Hawkish Fed hold signals possible 2026 rate hike

June 18, 2026

The Federal Reserve held rates steady at 3.5%-3.75% in a unanimous vote, its fourth consecutive hold, but delivered a notably hawkish shift. Officials now lean toward steady rates or even one hike in 2026 before any cuts, walking back prior expectations of a single 2026 cut. 

Surging inflation driven by energy supply shocks from the Middle East conflict, has pushed headline PCE to 3.6% and core to 3.3%, with CPI reaching 4.2% in May, the highest in three years.

Under new Chairman Kevin Warsh, the FOMC dropped forward guidance and launched task forces reviewing communications, the balance sheet and the inflation framework. The dot plot shows broad support for holds or hikes this year, with only one projecting a lone 2026 cut.

Trade analysis

Markets remain heavily tilted by persistent energy inflation versus any growth slowdown from the conflict.

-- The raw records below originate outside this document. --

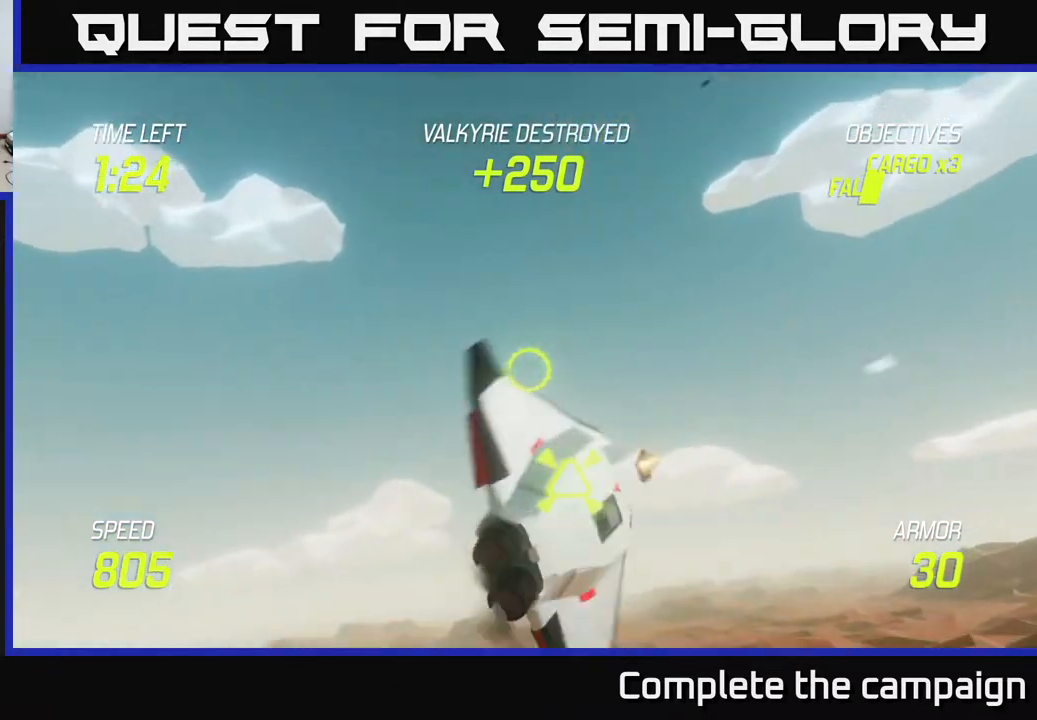
{"buttons": [], "left_stick": "left", "events": [[33, "R2", "up"], [167, "R2", "down"], [317, "R2", "up"], [433, "left_stick", "left"]]}
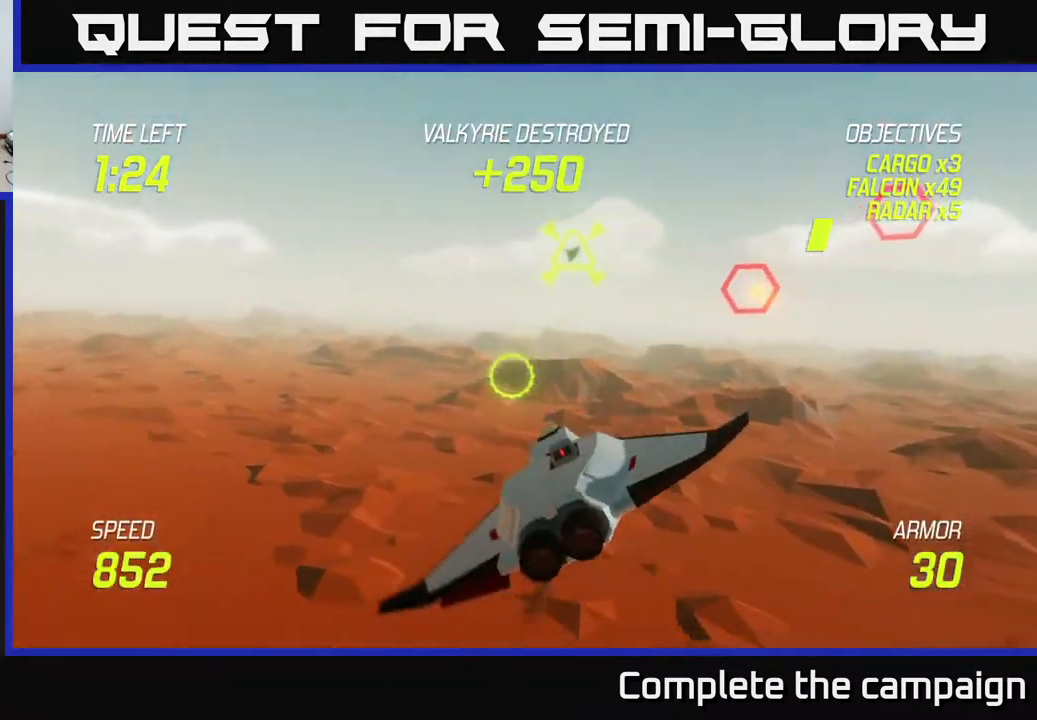
{"buttons": [], "left_stick": "up-right", "events": [[100, "left_stick", "up"], [217, "left_stick", "up-right"]]}
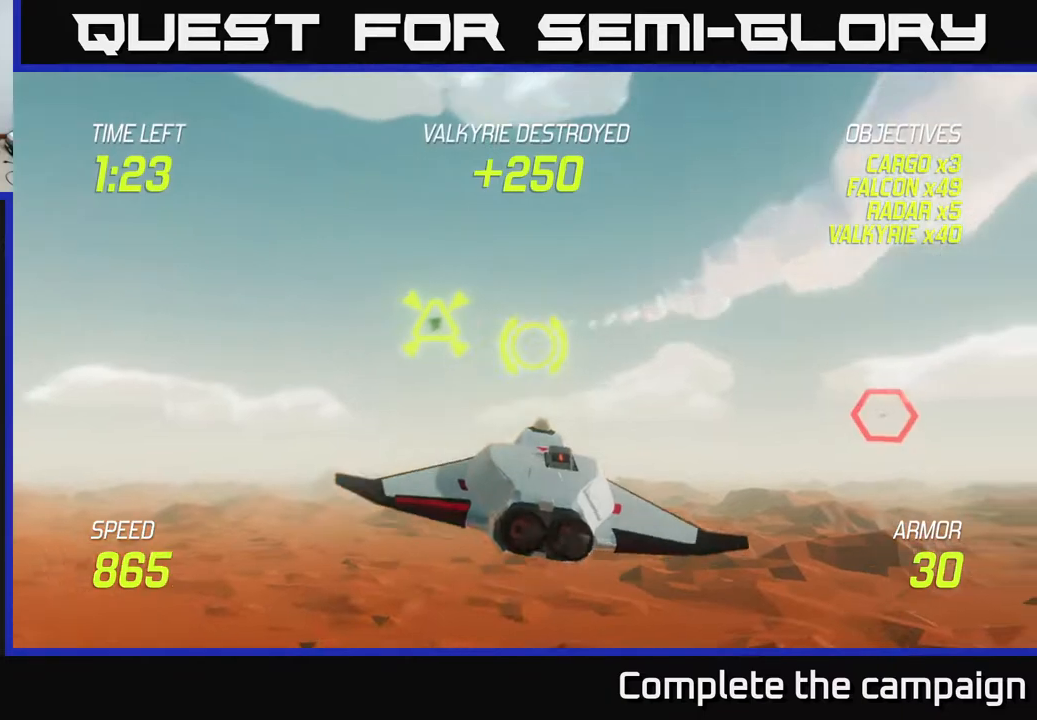
{"buttons": [], "left_stick": "right", "events": [[17, "left_stick", "right"]]}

Bullish (1-2 cuts) signals:

  • Sticky or re-accelerating inflation reinforcing “higher for longer”
  • Fed maintaining data-dependent, cautious tone without easing hints

Bearish (0-1 cuts) signals:

  • Hotter inflation data prompting prolonged hold or further hikes
  • Stronger broad-based employment and resilient growth

Latest FOMC projections and inflation surge tilt probability firmly toward the lower end. Traders should watch upcoming CPI prints as well as oil prices. Our base case is 0 cut in 2026, heavily back-loaded.